SUPPLIED PASSAGE START

Urinary phenylacetylglutamine (U-PAGN) concentration as biomarker for adherence in patients with urea cycle disorders (UCD) treated with glycerol phenylbutyrate.

Urinary phenylacetylglutamine (U-PAGN) concentrations in spot urine samples were analyzed as a dosing biomarker during glycerol phenylbutyrate (GPB) dosing in 68 healthy adults and 66 adult and pediatric patients with urea cycle disorders who participated in GPB clinical trials. Age- and body surface area (BSA)-specific 25th percentile cutoff points for spot U-PAGN concentrations (<~9000 μg/mL for < 2 years old patients, < 7000 μg/mL for > 2 years with BSA ≤ 1.3 m2, and <~5000 μg/mL for > 2 years of age with BSA > 1.3 m2) were determined as an approach to identify patients for whom increased dosing and/or adherence to prescribed dosing should be assessed.

SUPPLIED PASSAGE END

_TASKS_:
- a) How many healthy adults had spot urine samples analyzed in the urinary phenylacetylglutamine abstract?
- b) Continue the urinary phenylacetylglutamine abstract from where it stops.
The lines here come from a source separate from the urinary phenylacetylglutamine abstract.

AVAILABLE DATA START

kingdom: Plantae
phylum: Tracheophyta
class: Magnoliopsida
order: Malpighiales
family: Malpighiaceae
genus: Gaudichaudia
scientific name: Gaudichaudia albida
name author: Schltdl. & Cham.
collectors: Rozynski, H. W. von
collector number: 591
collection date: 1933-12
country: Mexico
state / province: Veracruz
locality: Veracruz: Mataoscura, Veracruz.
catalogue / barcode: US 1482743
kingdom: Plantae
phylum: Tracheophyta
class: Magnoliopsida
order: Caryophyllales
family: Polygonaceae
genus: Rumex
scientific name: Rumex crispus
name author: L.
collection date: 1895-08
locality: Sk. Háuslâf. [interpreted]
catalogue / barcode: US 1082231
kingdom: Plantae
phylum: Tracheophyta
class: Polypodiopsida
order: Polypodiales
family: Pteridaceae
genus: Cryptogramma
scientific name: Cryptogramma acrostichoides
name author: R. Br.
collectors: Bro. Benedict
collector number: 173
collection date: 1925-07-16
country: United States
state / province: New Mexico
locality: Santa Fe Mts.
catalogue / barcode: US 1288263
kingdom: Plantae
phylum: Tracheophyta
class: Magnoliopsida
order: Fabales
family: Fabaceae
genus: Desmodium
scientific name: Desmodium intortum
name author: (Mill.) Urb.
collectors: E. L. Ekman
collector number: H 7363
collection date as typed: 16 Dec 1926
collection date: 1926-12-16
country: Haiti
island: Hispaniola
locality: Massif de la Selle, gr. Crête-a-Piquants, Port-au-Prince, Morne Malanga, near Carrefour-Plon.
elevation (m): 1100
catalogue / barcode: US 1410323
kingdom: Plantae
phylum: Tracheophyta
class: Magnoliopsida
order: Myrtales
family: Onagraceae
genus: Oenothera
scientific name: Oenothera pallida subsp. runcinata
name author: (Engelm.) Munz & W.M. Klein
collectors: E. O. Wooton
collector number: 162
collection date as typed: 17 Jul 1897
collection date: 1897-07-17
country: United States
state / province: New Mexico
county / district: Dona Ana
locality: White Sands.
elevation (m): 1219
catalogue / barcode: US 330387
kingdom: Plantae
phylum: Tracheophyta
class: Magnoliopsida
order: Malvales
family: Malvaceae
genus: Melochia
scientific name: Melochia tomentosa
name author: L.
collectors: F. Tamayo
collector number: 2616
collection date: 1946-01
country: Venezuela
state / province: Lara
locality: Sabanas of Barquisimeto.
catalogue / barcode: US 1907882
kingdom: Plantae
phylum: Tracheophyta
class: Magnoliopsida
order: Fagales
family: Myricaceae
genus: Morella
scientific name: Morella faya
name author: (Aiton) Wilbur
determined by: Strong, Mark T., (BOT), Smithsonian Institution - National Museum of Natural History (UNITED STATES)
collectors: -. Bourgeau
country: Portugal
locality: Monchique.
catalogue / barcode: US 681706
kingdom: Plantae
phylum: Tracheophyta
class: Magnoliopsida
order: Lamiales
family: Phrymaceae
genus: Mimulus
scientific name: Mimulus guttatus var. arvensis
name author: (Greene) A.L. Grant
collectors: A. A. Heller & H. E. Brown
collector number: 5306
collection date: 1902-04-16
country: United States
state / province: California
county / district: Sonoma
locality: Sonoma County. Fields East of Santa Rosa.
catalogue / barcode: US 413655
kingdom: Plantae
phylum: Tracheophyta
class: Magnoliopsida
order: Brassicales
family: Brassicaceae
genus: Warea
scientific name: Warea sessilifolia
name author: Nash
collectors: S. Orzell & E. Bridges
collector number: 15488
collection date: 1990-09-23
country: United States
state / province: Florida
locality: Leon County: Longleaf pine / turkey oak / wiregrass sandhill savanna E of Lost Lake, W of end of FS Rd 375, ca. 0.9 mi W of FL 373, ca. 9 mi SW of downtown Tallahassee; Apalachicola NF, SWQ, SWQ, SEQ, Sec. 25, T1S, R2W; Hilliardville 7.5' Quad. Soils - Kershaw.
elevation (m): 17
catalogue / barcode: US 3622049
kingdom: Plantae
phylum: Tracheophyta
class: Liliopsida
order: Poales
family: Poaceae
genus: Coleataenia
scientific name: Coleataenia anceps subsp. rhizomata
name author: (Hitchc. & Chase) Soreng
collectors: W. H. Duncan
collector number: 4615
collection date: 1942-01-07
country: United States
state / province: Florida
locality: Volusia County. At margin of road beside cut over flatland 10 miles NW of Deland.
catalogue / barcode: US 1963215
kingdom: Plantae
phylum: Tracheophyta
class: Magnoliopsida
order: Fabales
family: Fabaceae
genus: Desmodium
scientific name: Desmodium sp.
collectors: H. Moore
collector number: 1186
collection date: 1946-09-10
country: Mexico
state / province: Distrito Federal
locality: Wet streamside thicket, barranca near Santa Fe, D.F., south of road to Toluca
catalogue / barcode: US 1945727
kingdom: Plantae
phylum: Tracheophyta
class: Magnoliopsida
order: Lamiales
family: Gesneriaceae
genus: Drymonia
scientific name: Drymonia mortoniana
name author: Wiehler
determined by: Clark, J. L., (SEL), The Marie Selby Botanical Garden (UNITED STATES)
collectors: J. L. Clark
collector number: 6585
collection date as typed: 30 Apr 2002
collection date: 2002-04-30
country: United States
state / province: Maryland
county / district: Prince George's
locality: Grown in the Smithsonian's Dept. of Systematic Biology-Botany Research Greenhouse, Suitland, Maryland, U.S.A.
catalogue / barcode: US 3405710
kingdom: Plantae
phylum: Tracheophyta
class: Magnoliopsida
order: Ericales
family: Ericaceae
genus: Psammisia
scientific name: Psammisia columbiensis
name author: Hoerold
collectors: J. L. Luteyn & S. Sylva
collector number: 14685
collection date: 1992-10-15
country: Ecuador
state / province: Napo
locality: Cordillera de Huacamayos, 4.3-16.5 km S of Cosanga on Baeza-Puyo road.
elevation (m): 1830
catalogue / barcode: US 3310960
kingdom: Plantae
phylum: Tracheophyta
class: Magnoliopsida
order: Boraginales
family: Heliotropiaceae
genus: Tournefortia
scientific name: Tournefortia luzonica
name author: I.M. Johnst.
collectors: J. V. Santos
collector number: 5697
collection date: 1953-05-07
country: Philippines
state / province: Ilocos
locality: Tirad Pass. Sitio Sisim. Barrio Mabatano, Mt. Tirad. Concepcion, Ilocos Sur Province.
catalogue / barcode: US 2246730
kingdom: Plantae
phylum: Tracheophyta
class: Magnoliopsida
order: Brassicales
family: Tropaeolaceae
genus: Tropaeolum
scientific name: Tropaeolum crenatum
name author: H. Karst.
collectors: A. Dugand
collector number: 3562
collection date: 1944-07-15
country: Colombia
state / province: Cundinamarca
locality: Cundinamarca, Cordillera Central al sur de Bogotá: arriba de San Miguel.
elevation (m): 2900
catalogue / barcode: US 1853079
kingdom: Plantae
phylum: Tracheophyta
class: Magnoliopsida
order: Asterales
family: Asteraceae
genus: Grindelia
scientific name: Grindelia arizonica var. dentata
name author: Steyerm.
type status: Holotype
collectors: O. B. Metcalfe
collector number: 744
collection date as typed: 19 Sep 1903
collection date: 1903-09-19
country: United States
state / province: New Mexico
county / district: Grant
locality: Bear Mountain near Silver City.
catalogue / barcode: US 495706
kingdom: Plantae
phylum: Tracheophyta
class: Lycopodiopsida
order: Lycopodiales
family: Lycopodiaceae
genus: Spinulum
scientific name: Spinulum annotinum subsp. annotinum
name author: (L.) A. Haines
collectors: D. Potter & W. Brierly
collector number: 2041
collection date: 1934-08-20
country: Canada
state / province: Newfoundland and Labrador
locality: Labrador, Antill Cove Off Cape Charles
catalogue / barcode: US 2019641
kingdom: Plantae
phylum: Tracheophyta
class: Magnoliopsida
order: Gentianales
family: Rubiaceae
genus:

AVAILABLE DATA END

_ANSWERS TO THE PROBLEMS_:
- a) 68

- b)
Introduction

Urea cycle disorders (UCDs) are manifested by the accumulation of toxic levels of ammonia in the blood and brain [1], [2], [3]. Patients whose symptoms are not adequately controlled with diet alone are generally treated with phenylacetic acid pro-drugs such as glycerol phenylbutyrate (GPB) and sodium phenylbutyrate, which lower ammonia by enhancing excretion of waste nitrogen in the form of urinary phenylacetylglutamine (PAGN) [4], [5].

Recent studies indicate that blood ammonia and phenylbutyrate metabolite levels, including the plasma phenylacetate (PAA):PAGN ratio and the total daily urinary PAGN (U-PAGN) output, are useful biomarkers of GPB dosing [6], [7]. However, measurement of daily U-PAGN output involves timed urine collections [7] which are cumbersome in adults and generally not feasible in children on an outpatient basis. In contrast, measurement of U-PAGN concentration can be readily performed on spot urine samples in patients of all ages.

The objective of this study was to evaluate the utility of morning spot U-PAGN concentrations as a marker of GPB dosing across all age groups of UCD patients.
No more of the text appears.